§ Task instructions
The result should be every line in the data below that carries the string "date".

§ Dataset
================

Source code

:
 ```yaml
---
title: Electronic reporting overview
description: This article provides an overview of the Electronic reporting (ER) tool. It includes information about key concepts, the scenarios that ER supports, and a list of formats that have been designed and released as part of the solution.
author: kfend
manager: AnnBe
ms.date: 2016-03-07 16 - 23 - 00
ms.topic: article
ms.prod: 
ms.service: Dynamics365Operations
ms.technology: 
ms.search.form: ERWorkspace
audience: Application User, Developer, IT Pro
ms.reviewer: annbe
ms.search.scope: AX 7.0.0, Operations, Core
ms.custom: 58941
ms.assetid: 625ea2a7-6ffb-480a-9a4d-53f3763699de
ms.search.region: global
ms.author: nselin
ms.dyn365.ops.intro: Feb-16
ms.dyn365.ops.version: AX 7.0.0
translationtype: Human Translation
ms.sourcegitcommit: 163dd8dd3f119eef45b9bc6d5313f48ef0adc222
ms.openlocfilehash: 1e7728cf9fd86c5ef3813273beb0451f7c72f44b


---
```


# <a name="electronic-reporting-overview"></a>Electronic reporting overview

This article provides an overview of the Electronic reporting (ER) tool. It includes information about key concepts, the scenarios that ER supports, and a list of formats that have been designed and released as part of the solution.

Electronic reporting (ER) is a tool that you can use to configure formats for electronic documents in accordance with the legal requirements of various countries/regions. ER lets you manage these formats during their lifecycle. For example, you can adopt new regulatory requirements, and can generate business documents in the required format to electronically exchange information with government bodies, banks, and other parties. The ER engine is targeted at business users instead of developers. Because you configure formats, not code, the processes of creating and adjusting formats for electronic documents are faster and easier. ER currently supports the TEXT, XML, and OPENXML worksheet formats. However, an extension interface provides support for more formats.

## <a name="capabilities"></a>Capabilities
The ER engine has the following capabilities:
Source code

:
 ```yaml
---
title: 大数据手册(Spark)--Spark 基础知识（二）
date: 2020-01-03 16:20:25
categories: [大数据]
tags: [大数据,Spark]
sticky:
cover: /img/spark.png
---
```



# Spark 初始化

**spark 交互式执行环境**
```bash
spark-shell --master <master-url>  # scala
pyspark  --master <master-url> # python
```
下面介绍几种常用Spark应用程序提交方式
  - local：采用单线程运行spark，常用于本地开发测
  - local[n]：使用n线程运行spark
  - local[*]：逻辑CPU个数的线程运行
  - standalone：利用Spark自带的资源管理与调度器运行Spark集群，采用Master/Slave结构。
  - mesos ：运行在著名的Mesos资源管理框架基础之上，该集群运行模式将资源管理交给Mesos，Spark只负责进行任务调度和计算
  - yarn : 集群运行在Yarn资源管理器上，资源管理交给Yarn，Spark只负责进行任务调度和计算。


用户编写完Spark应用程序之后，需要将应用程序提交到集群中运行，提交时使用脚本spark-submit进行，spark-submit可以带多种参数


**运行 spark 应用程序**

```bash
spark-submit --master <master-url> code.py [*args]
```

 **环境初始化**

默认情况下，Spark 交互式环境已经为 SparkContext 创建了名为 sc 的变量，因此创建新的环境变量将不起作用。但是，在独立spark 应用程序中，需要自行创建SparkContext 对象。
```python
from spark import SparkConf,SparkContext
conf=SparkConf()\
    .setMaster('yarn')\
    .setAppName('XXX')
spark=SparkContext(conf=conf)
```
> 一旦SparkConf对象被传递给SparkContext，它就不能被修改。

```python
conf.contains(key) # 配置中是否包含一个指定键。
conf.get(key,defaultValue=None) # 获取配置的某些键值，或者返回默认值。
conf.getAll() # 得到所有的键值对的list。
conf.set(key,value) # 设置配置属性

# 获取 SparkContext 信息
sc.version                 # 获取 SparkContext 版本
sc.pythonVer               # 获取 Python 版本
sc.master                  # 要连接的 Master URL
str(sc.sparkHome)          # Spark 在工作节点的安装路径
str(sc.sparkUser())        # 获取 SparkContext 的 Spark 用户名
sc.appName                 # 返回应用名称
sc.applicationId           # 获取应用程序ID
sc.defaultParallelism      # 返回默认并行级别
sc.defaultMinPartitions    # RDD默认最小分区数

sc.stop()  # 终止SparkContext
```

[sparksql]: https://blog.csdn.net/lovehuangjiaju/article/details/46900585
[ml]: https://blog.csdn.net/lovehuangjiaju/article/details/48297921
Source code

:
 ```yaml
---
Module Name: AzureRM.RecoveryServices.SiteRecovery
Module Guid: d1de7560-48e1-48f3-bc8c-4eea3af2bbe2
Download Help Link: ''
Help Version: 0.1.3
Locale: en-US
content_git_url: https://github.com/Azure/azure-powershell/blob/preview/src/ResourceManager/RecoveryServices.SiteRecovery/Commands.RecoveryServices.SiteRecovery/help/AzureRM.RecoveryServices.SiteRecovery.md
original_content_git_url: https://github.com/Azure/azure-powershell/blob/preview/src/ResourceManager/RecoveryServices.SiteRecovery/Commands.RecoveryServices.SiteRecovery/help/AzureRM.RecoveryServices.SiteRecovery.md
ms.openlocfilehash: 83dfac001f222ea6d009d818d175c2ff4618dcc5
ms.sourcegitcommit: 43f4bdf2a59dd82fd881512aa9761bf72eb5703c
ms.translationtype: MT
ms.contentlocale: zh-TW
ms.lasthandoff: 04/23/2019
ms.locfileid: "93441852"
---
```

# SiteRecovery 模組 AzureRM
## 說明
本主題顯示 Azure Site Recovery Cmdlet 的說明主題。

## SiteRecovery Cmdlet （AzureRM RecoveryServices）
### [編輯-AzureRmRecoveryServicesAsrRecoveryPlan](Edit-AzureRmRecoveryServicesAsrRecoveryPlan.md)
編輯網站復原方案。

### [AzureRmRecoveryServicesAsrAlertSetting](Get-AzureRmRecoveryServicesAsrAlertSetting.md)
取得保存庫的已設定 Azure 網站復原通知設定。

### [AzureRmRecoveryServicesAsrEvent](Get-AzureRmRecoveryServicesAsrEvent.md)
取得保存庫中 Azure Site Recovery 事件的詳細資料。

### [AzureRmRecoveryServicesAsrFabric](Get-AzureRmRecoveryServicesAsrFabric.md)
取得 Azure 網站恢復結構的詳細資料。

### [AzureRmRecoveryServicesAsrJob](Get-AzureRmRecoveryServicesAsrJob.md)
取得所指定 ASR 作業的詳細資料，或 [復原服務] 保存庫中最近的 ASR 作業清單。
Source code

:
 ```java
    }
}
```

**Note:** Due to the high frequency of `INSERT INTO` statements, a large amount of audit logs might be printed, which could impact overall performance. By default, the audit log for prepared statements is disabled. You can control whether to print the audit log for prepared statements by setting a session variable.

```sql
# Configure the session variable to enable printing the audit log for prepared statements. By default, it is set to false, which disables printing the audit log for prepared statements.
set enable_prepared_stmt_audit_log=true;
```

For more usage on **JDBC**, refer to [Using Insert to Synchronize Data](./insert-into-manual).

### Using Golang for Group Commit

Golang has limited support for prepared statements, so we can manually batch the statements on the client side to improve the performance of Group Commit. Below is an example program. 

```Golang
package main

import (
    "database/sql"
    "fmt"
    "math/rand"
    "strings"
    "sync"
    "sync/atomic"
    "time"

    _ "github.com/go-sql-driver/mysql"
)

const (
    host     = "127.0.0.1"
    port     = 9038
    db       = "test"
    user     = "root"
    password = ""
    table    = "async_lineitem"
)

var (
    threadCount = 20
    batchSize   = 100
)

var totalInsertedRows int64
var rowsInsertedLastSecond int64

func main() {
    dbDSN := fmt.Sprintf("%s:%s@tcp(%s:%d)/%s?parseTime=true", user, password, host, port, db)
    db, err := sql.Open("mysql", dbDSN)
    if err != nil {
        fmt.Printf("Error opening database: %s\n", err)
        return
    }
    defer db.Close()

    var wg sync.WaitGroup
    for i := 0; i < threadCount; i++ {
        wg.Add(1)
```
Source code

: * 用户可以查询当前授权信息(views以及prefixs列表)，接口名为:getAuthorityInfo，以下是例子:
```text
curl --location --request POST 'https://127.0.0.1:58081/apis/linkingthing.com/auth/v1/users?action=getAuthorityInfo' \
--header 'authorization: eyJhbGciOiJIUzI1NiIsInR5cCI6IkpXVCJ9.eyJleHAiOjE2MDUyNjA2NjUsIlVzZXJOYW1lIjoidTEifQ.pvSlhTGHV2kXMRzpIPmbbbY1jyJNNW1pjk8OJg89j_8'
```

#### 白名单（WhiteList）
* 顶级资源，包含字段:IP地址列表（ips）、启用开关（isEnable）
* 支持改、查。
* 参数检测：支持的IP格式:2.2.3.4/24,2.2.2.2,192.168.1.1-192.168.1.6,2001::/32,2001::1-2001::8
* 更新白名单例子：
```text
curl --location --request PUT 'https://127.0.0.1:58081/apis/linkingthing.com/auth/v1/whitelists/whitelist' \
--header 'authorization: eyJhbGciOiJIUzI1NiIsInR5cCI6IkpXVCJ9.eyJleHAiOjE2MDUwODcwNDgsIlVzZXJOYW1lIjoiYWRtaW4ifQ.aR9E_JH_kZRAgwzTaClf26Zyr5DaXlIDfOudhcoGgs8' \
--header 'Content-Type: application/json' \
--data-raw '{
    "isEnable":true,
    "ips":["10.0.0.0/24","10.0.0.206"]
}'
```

================

§ Answer section
ms.date: 2016-03-07 16 - 23 - 00
date: 2020-01-03 16:20:25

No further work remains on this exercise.